Instrumen gobeng tidak ditemukan keterangan bentuknya. Pada teks SD dan KP terdapat petunjuk tempat pemasangannya, yaitu di réngkéng atau di réksa. Bila melihat kebiasaan memasangkan calintu dan kolécér di wilayah Kanékés (Baduy), besar kemungkinan yang dimaksud dengan gobéng dalam teks Sunda kuno yaitu kolécér. Begitu pula dalam keterangan dari Edi S. Ekadjati dalam buku Kebudayaan Sunda Zaman Pajajaran(Pustaka Jaya, 2014).
Instrumen lainnya yang disebutkan dalam teks Sunda kuno yaitu kumbang. Pada teks KP teracatat ungkapan "sada kumbang ta di ranjang". Artinya instrumen ini dimainkan di atas ranjang, di dalam sebuah ruangan. Nama kumbang sebagai instrumen musik masih dikenali di Kanékés hingga sekarang. Bentuknya berupa suling dari dua buku bambu tamiang atau buluh, dengan dua lubang. Dimainkan dengan cara ditiup pada posisi transversal seperti bangsing.

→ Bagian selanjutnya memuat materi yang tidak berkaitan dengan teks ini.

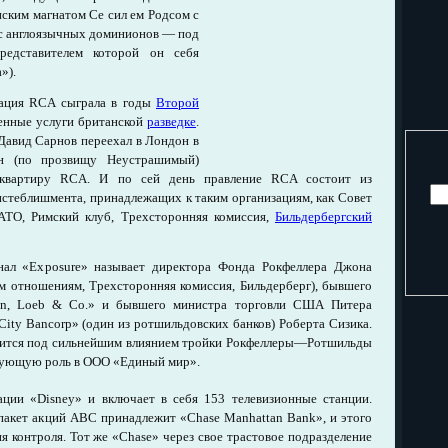
нским магнатом Се сил ем Родсом с
с англоязычных доминионов — под
редставителем которой он себя
»).
рация RCA сыграла в годы
Второй
ленные услуги британской
разведке
.
Давид Сарнов переехал в Лондон в
он (по прозвищу Неустрашимый)
-квартиру RCA. И по сей день правление RCA состоит из
истеблишмента, принадлежащих к таким организациям, как Совет
ТО, Римский клуб, Трехсторонняя комиссия,
Бильдербергский
ал «Exposure» называет директора Фонда Рокфеллера Джона
 отношениям, Трехсторонняя комиссия, Бильдерберг), бывшего
hn, Loeb & Со.» и бывшего министра торговли США Питера
City Bancorp» (один из ротшильдовских банков) Роберта Сизика.
дится под сильнейшим влиянием тройки Рокфеллеры—Ротшильды
вующую роль в ООО «Единый мир».
ции «Disney» и включает в себя 153 телевизионные станции.
акет акций ABC принадлежит «Chase Manhattan Bank», и этого
я контроля. Тот же «Chase» через свое трастовое подразделение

Pada teks SD, kumbang disebutkan dimainkan berbarengan dengan instrumen tarawangsa, "sada kumbang tarawangsa ngeuik," sedangkan dalam teks Sanghyang Siksa kandang Karesian terdapat keterangan bahwa orang yang memainkan (atau membuat) kumbang sebagai salah seorang yang perbuatannya baik sebagai teladan, setingkat dengan mantri, bayangkara, juru lukis, pangalasan dan lain-lainnya. Ungkapannya sebagai berikut:
"deung maka ilik-ilik dina turutaneun: mantri gusti kaasa-asa, bayangkara nu marek, pangalasan, juru lukis, pandé dang, pandé mas, pandé gelang, pandé wesi, guru widang, medu, wayang, kumbang gending, tapukan, banyolan, pahuma, panyadap, panyawah, panyapu, béla mati, juru moha, barat katiga, pajurit, pamanah, pam(a)rang, pangurang dasa calagara, raré angon, pacéléngan, pakotokan, palika, preteuleum, sing sawatek guna, Aya ma satya di guna di kahulunan. éta kéhna turutaneun kéna ta ngawakan tapa di nagara."

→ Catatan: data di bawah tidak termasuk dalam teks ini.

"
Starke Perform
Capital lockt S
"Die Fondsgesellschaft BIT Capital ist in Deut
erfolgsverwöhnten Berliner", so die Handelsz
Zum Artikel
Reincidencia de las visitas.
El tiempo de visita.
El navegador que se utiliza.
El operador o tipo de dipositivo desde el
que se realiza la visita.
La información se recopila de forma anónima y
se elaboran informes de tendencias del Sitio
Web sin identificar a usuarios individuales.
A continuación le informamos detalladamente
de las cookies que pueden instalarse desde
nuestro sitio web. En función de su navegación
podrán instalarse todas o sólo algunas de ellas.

Terakhir yaitu instrumen roél. Dalam teks Sri Ajnyana, instrumen roél muncul dalam kalimat yang menggambarkan dengungan berbagai jenis kumbang seperti bangbara, nyiruan, teuweul, sireupeun dan olan-olan yang berada di kahiyangan. Suara dengungan kumbang-kumbang itu "kapisigul kapibarung, kapicéngcéng kapiroél, nu bécét kapisaréngséng," 'bagai menabuh berbagai instrumen konser, seperti goong kecil dan angklung, yang kecil seperti sarngsng (Noorduyn & Teeuw, 2009).

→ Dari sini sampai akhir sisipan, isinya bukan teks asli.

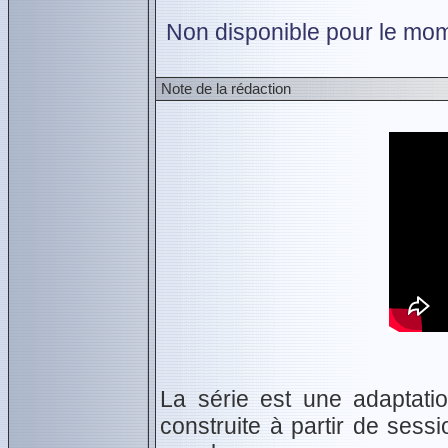
Non disponible pour le mom
Note de la rédaction
La série est une adaptati
construite à partir de sessi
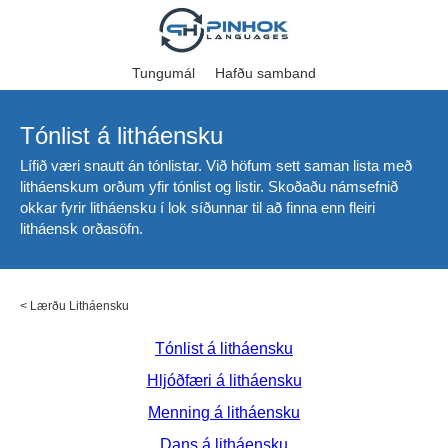
Tungumál
Hafðu samband
Tónlist á litháensku
Lífið væri snautt án tónlistar. Við höfum sett saman lista með
litháenskum orðum yfir tónlist og listir. Skoðaðu námsefnið
okkar fyrir litháensku í lok síðunnar til að finna enn fleiri
litháensk orðasöfn.
<
Lærðu Litháensku
Tónlist á litháensku
Hljóðfæri á litháensku
Menning á litháensku
Dans á litháensku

Roél saat ini dikenali sebagai salah satu sebutan dalam instrumen kelompok angklung. Dalam angklung buhun Kanékés dan angklung Badéng, Garut, roél dipakai untuk menyebut angklung berukuran kecil dengan suara tinggi. Dalam pertunjukan angklung Badéng, roél yang dipegang oleh "dalang", memiliki peran sebagai pengatur berlangsungnya penampilan lagu. Dalam akhir permainan, roél dibunyikan agak lama (dikeleterkeun).